(Input material begins)

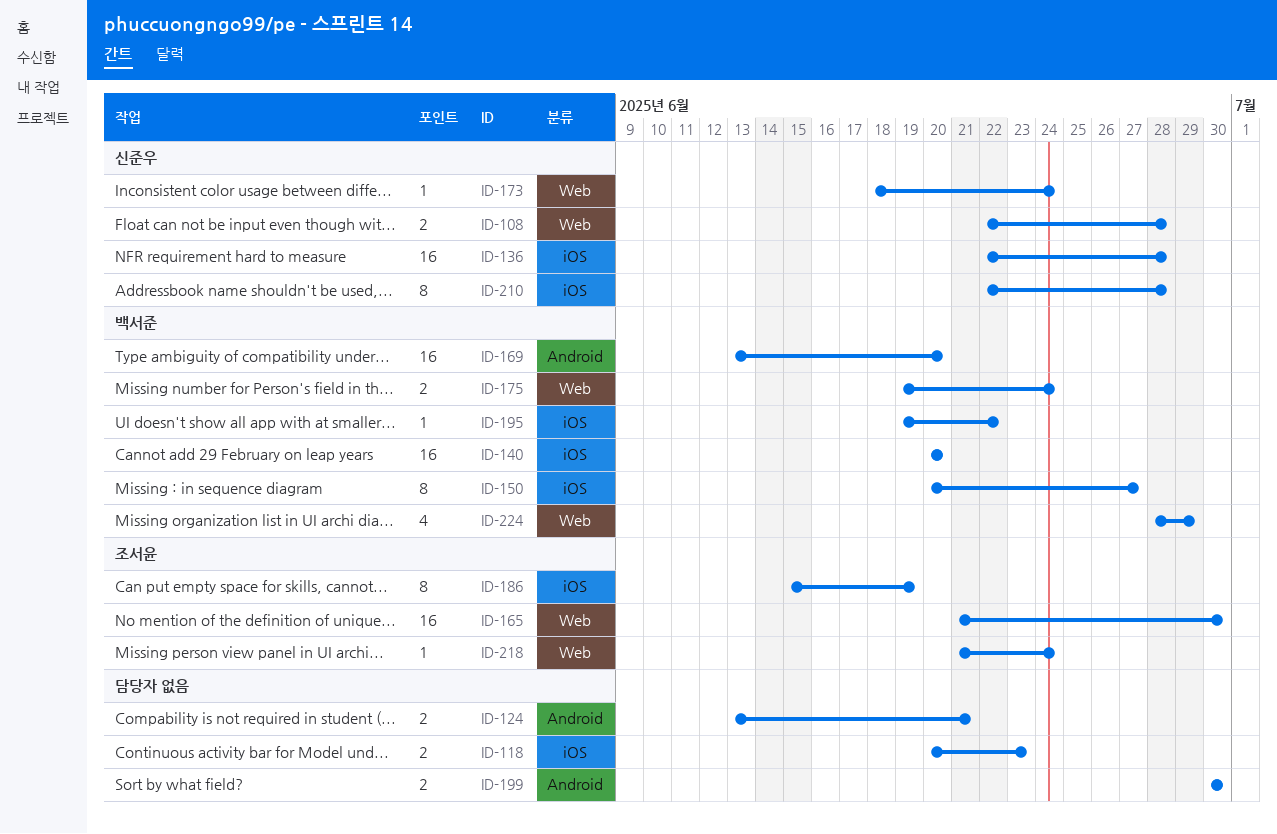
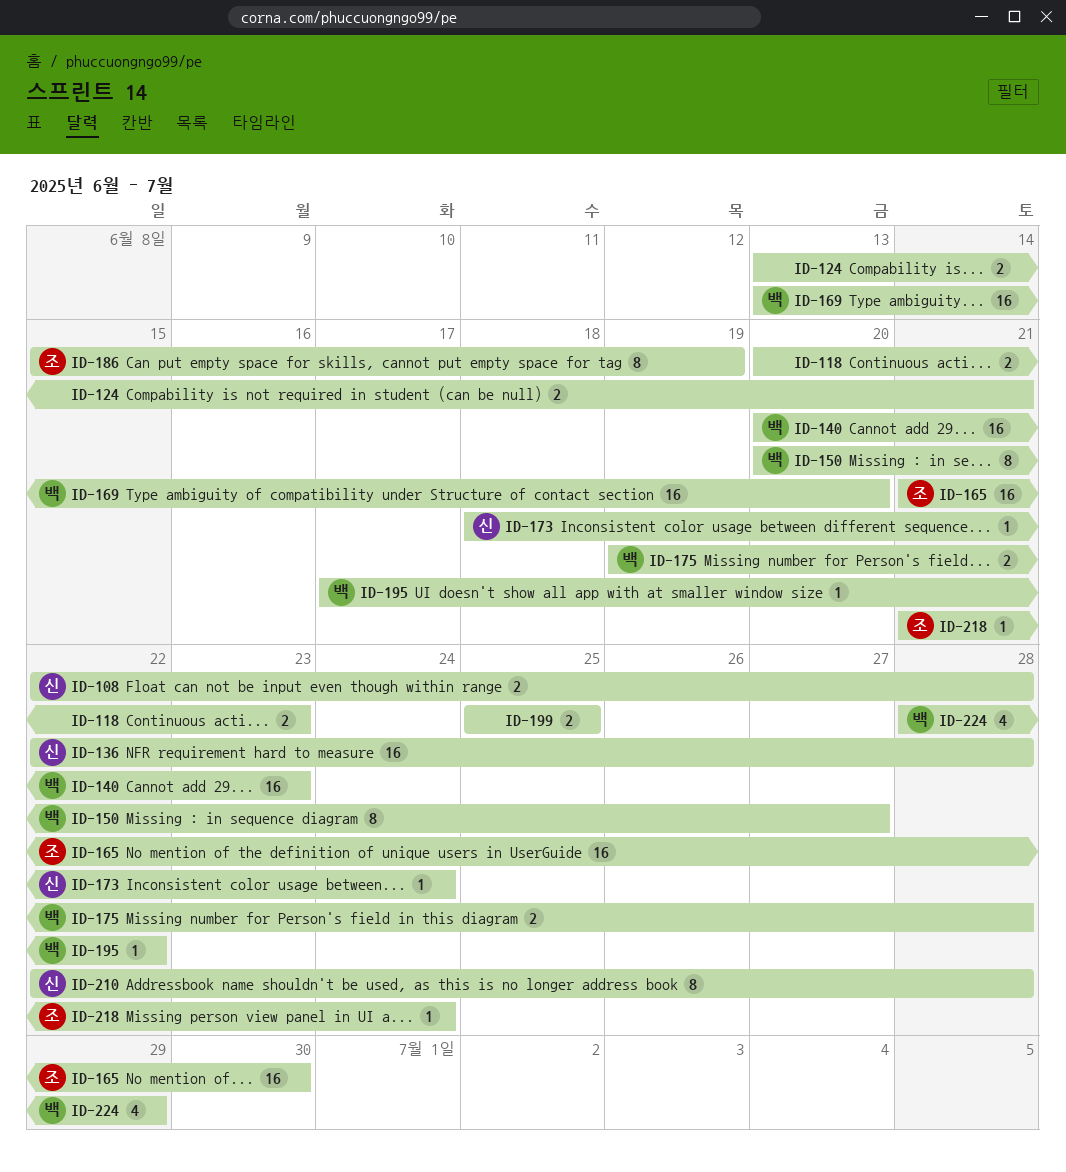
ID-140, due: Jun 20 -> Jun 23
ID-175, due: Jun 24 -> Jun 28
ID-195, start: Jun 19 -> Jun 17
ID-199, start: Jun 30 -> Jun 25
ID-199, due: Jun 30 -> Jun 25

(Input material ends)

- Task description: From the first line to the last, return the records exactly and leave the pictures behind.

- Result of this exercise:
ID-140, due: Jun 20 -> Jun 23
ID-175, due: Jun 24 -> Jun 28
ID-195, start: Jun 19 -> Jun 17
ID-199, start: Jun 30 -> Jun 25
ID-199, due: Jun 30 -> Jun 25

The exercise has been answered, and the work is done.